Bowmore Tempest 10 Year Old Small Batch Release #4 70cl
The fourth release in Bowmore's Tempest series, taking a small batch of first-fill bourbon casks and marrying them before bottling at cask strength. A classic example of relatively young and fully flavoured Bowmore.
Bowmore lies on the south eastern shore of Loch Indaal & was built in the late 18th century. The distillery produce whisky in the classic smoky style of Islay & favour ageing in Bourbon wood to Sherry oak, although exceptions are often made for special editions.
Tasting Notes
Nose : Sweet grain, coal smoke, concentrated fruit and spice, grapefruit skin, butter icing and a meaty hint hiding in the middle, but it all felt a bit ‘compressed’. With water it sweetened up, adding milk chocolate, sweet and sour apples, pine needles, grapefruit, cinnamon and burning spices appearing.

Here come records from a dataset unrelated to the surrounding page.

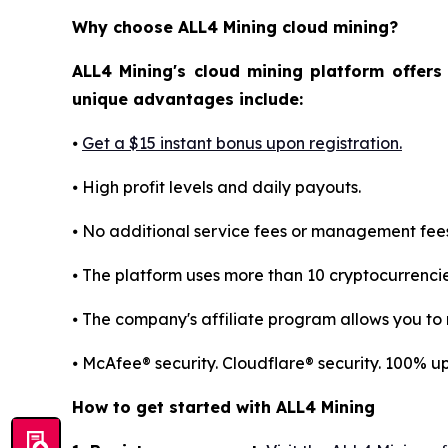
Why choose ALL4 Mining cloud mining?
ALL4 Mining's cloud mining platform offers
unique advantages include:
⦁
Get a $15 instant bonus upon registration.
⦁ High profit levels and daily payouts.
⦁ No additional service fees or management fees
⦁ The platform uses more than 10 cryptocurrenci
⦁ The company's affiliate program allows you to r
⦁ McAfee® security. Cloudflare® security. 100% 
How to get started with ALL4 Mining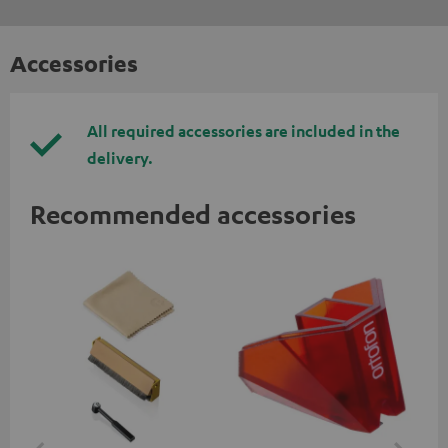
Accessories
All required accessories are included in the
delivery.
Recommended accessories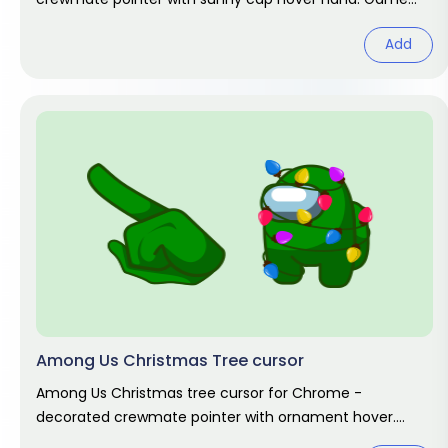
fan art.
Add
Among Us Christmas Tree cursor
Among Us Christmas tree cursor for Chrome -
decorated crewmate pointer with ornament hover.
Holiday fan art.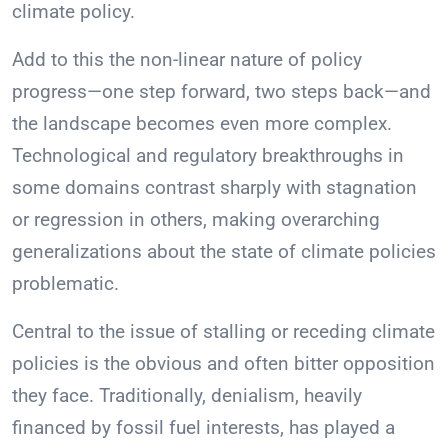
climate policy.
Add to this the non-linear nature of policy
progress—one step forward, two steps back—and
the landscape becomes even more complex.
Technological and regulatory breakthroughs in
some domains contrast sharply with stagnation
or regression in others, making overarching
generalizations about the state of climate policies
problematic.
Central to the issue of stalling or receding climate
policies is the obvious and often bitter opposition
they face. Traditionally, denialism, heavily
financed by fossil fuel interests, has played a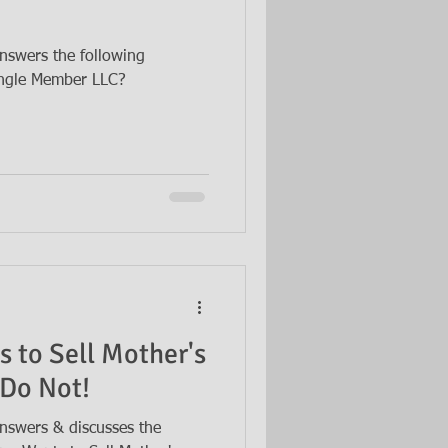
nswers the following
Single Member LLC?
s to Sell Mother's
 Do Not!
nswers & discusses the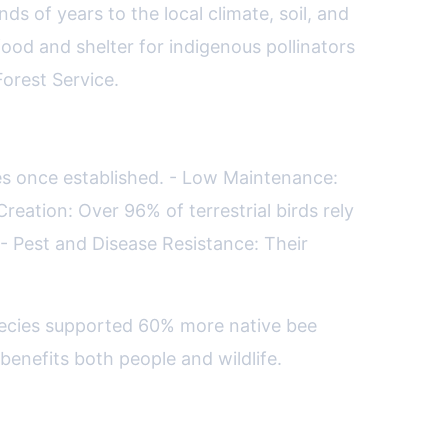
ds of years to the local climate, soil, and
ood and shelter for indigenous pollinators
Forest Service.
ies once established. - Low Maintenance:
reation: Over 96% of terrestrial birds rely
 - Pest and Disease Resistance: Their
species supported 60% more native bee
benefits both people and wildlife.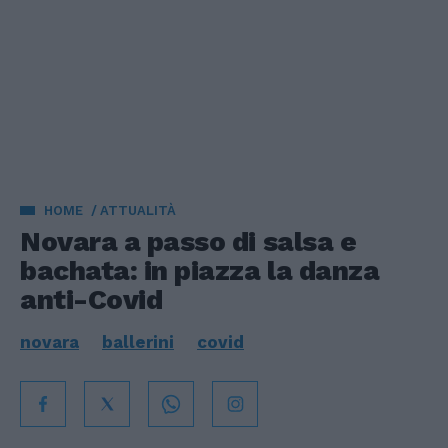
HOME
ATTUALITÀ
Novara a passo di salsa e
bachata: in piazza la danza
anti-Covid
novara
ballerini
covid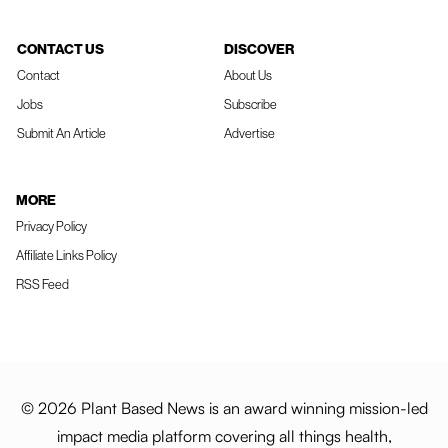
CONTACT US
DISCOVER
Contact
About Us
Jobs
Subscribe
Submit An Article
Advertise
MORE
Privacy Policy
Affiliate Links Policy
RSS Feed
© 2026 Plant Based News is an award winning mission-led
impact media platform covering all things health,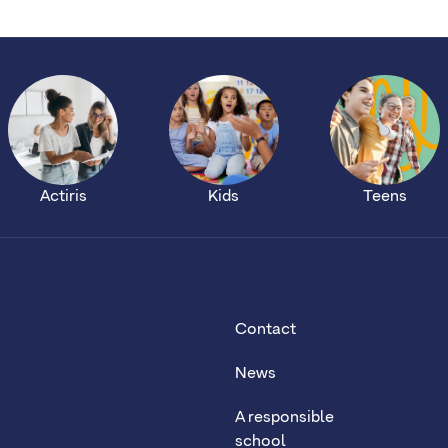
Actiris
Kids
Teens
Contact
News
A responsible
school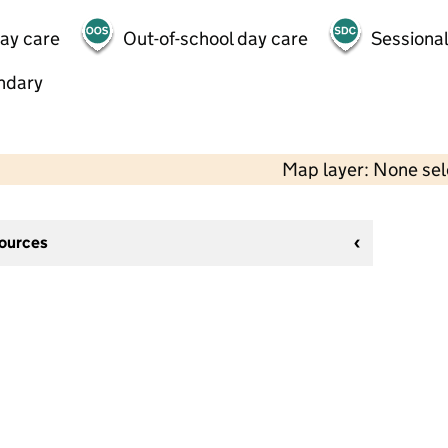
day care
Out-of-school day care
Sessional
ndary
Map layer: None se
sources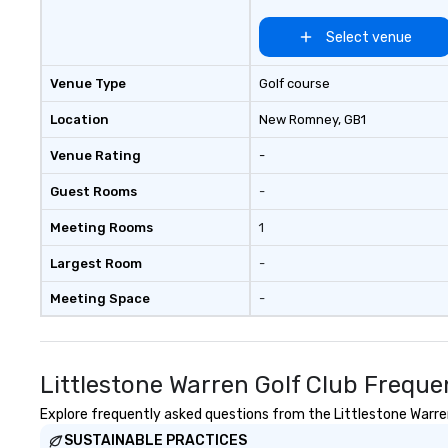
Select venue
Venue Type
Golf course
Location
New Romney
, GB1
Venue Rating
-
Guest Rooms
-
Meeting Rooms
1
Largest Room
-
Meeting Space
-
Littlestone Warren Golf Club Freque
Explore frequently asked questions from the Littlestone Warren 
SUSTAINABLE PRACTICES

The smoke expanded into a sweeter coal dust laden smoke, with some coal tar, wet wool and brine.
Palate : Neat, it started with sour cream and vanilla, lemon zest, bitter orange, brine and tar, before bursting into sweet coal and green wood. With water, there was lots of sweetness, with creamy fruit (cheap strawberry ice cream?) turning darker through liquorice to burning pine needles.

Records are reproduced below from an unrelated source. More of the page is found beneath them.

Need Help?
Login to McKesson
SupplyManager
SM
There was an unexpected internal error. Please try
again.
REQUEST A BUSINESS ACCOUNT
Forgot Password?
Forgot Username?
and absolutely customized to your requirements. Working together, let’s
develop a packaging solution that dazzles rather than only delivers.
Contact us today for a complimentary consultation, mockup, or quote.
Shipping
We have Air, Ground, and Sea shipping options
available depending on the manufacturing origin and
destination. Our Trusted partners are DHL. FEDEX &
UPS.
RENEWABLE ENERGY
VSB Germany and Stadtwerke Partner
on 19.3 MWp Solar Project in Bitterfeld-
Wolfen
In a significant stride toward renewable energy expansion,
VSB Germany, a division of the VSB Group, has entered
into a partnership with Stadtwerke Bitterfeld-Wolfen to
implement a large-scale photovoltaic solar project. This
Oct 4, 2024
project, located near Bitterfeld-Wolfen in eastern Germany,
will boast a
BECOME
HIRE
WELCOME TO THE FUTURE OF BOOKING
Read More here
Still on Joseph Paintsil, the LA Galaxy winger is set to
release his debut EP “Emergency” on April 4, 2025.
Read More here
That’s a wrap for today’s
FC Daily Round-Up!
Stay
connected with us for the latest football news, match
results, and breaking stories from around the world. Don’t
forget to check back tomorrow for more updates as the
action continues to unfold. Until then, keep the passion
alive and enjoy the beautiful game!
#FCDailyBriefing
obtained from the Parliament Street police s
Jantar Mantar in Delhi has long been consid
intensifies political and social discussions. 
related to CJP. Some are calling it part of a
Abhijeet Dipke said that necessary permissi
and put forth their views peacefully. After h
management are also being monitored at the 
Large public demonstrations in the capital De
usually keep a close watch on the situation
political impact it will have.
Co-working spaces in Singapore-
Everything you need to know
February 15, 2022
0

Finish : It seemed to finish quickly with a touch of wood and apple skin, but reappeared after a few seconds with vanilla, fruit skin and some floral notes. Water made the finish more consistent, with floral notes, fruity sweets, dark wood, and a mix of light and heavily toasted grain.
About Bowmore
Bowmore is located in the centre of Islay and occupies a central role in the island’s whiskies. The distillery has retained its own floor maltings which account for 40% of its needs and when mixed with malt from the mainland results in a medium peated spirit.
Its smoke, reminiscent of beach bonfires, mingles with a distinctly saline note, flowers, cereal, citrus and underneath a touch of tropical fruit. It is this character which, when matured in refill casks for a long period of time, becomes the primary aroma, the peat seemingly disappearing completely.

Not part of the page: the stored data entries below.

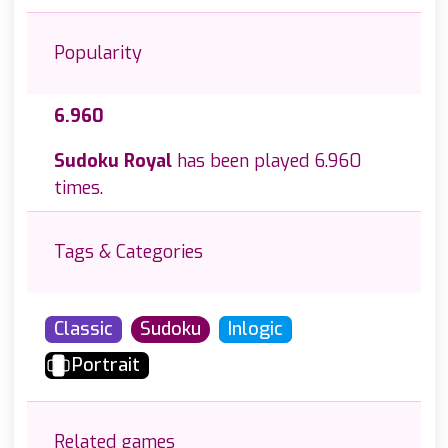
Popularity
6.960
Sudoku Royal
has been played 6.960
times.
Tags & Categories
Classic
Sudoku
Inlogic
Portrait
Related games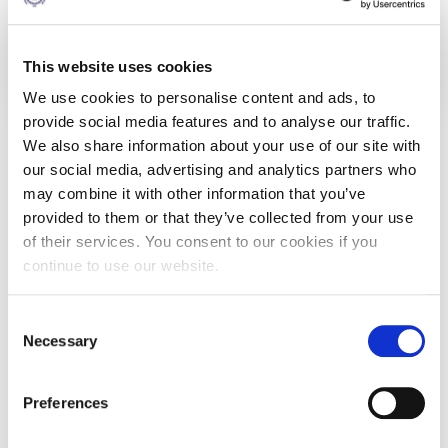
Deposit of Tuition fees (at registration):
€1,100
This website uses cookies
We use cookies to personalise content and ads, to
Fees and payments
provide social media features and to analyse our traffic.
We also share information about your use of our site with
Details
our social media, advertising and analytics partners who
may combine it with other information that you’ve
Please note that a non-refundable deposit is payable when
provided to them or that they’ve collected from your use
confirming your acceptance of an offer of a place. This is
of their services. You consent to our cookies if you
part of your tuition fee and will be deducted from the total
amount upon enrollment.
continue to use our website.
Tuition Refund Policy
: AGBS students who withdraw a
course within ten working days of the beginning of each
Consent
semester will be fully refunded for this course.
Necessary
Selection
We help you make the payment of tuition fees easier.
Preferences
With our pay-as-you-go plan, you pay installments
throughout the 1 or 2-year period of your study and not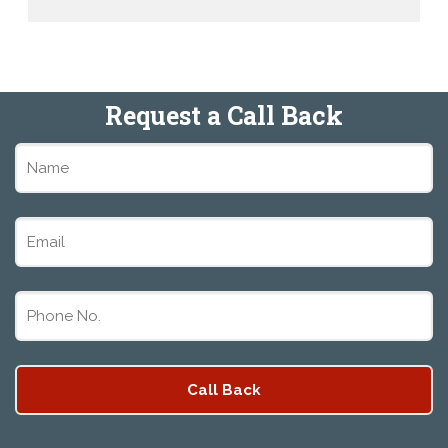
Request a Call Back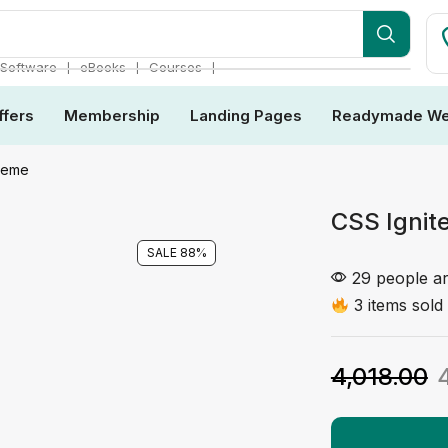
❘
❘
❘
Software
eBooks
Courses
ffers
Membership
Landing Pages
Readymade We
Theme
CSS Ignit
SALE 88%
29 people ar
3 items sold 
4,018.00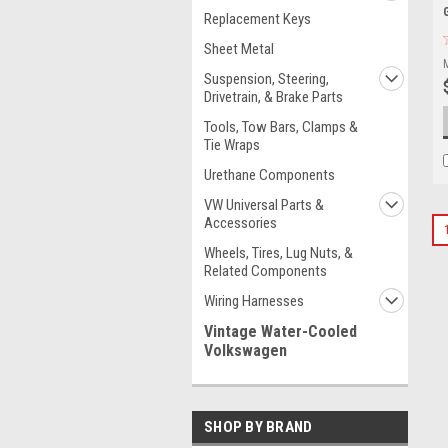
Replacement Keys
Sheet Metal
Suspension, Steering,
Drivetrain, & Brake Parts
Tools, Tow Bars, Clamps &
Tie Wraps
Urethane Components
VW Universal Parts &
Accessories
Wheels, Tires, Lug Nuts, &
Related Components
Wiring Harnesses
Vintage Water-Cooled
Volkswagen
SHOP BY BRAND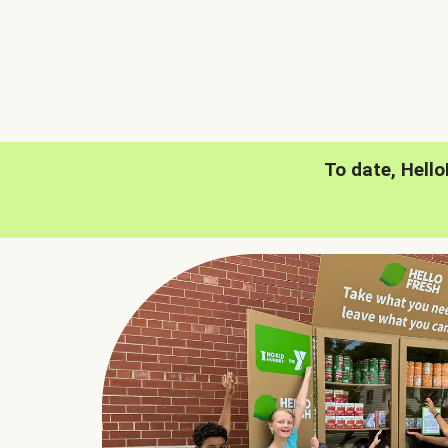
To date, Hell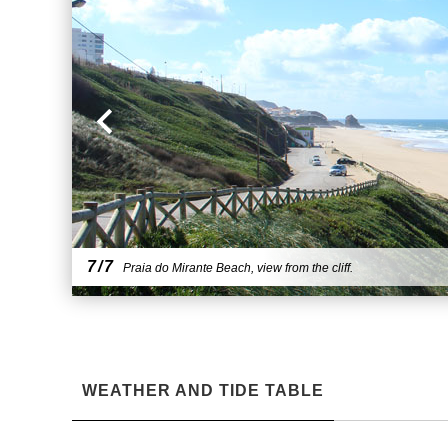
7/7
Praia do Mirante Beach, view from the cliff.
WEATHER AND TIDE TABLE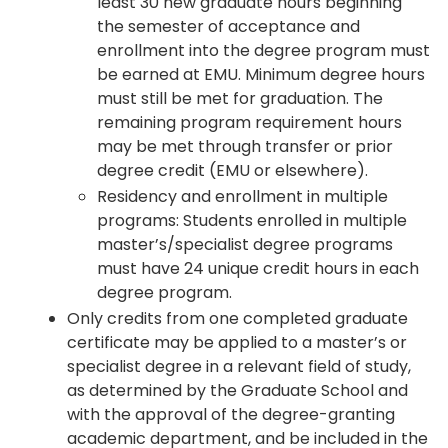
least 30 new graduate hours beginning
the semester of acceptance and
enrollment into the degree program must
be earned at EMU. Minimum degree hours
must still be met for graduation. The
remaining program requirement hours
may be met through transfer or prior
degree credit (EMU or elsewhere).
Residency and enrollment in multiple
programs: Students enrolled in multiple
master’s/specialist degree programs
must have 24 unique credit hours in each
degree program.
Only credits from one completed graduate
certificate may be applied to a master’s or
specialist degree in a relevant field of study,
as determined by the Graduate School and
with the approval of the degree-granting
academic department, and be included in the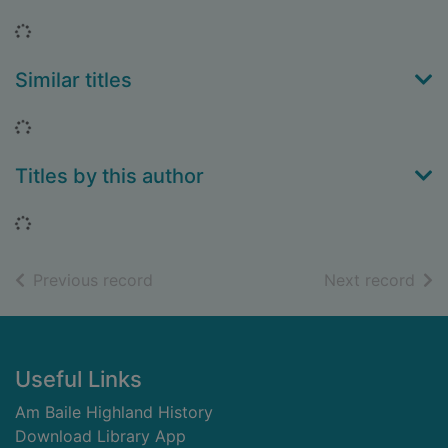
Loading...
Similar titles
Loading...
Titles by this author
Loading...
of search results
of s
Previous record
Next record
Footer
Useful Links
Am Baile Highland History
Download Library App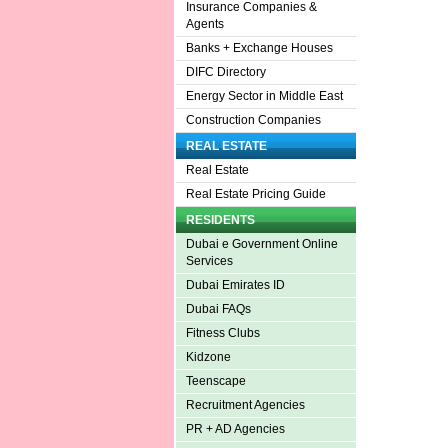
Insurance Companies &
Agents
Banks + Exchange Houses
DIFC Directory
Energy Sector in Middle East
Construction Companies
REAL ESTATE
Real Estate
Real Estate Pricing Guide
RESIDENTS
Dubai e Government Online
Services
Dubai Emirates ID
Dubai FAQs
Fitness Clubs
Kidzone
Teenscape
Recruitment Agencies
PR + AD Agencies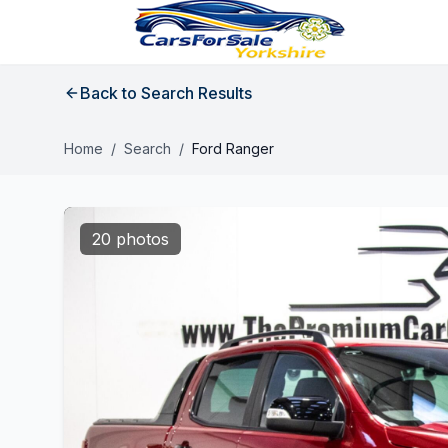
Back to Search Results
Home
/
Search
/
Ford Ranger
20 photos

A significant percentage of the make is aged in ex-Sherry butts which take Bowmore off in another direction – one of dark fruits, chocolate, coffee, citrus and smoke. The extensive range picks and chooses between these extremes. A significant percentage of the distillery’s whisky is matured on the island, with the distillery’s No.1 Vaults being held to have the most extraordinary microclimate. This chill, damp environment – the vault is below the level of Loch Indaal and one wall makes up the town’s sea wall – is seen as ideal for long-term maturation.
There are claims that Bowmore’s distillery started operation in 1779, but there’s no evidence of whisky being made until a certain John Simpson took out a licence in 1816. It wouldn’t be until 1837 when the Glasgow blending firm, Wm & Jas. Mutter took over that it began to gain traction and reputation. In 1841, Windsor Castle requested a cask of Bowmore – this being a time when the English palate was considered too delicate (or Scotch too bold). As often happens, the distillery passed through a number of hands before in this case it was bought, in 1963, by broker Stanley P. Morrison. The Morrison era saw the start of what is recognised as a legendary period in Bowmore’s history – its mid-1960s bottlings are legendary.
The distillery was substantially modernised with an innovative heat recovery system not only cutting down on fuel bills but creating sufficient excess hot water to heat the town’s swimming pool. In 1989 the Japanese distiller Suntory bought a stake in the distillery and took full control in 1994, the year after the ground-breaking Black Bowmore was launched. This 100% Sherry-aged release was sold for what at the time was seen as the ludicrously inflated price of £100.
In 2014 Suntory bought Jim Beam which, from an Islay perspective, sees two of Islay’s most iconic single malts (Bowmore and Laphroaig) under the same ownership.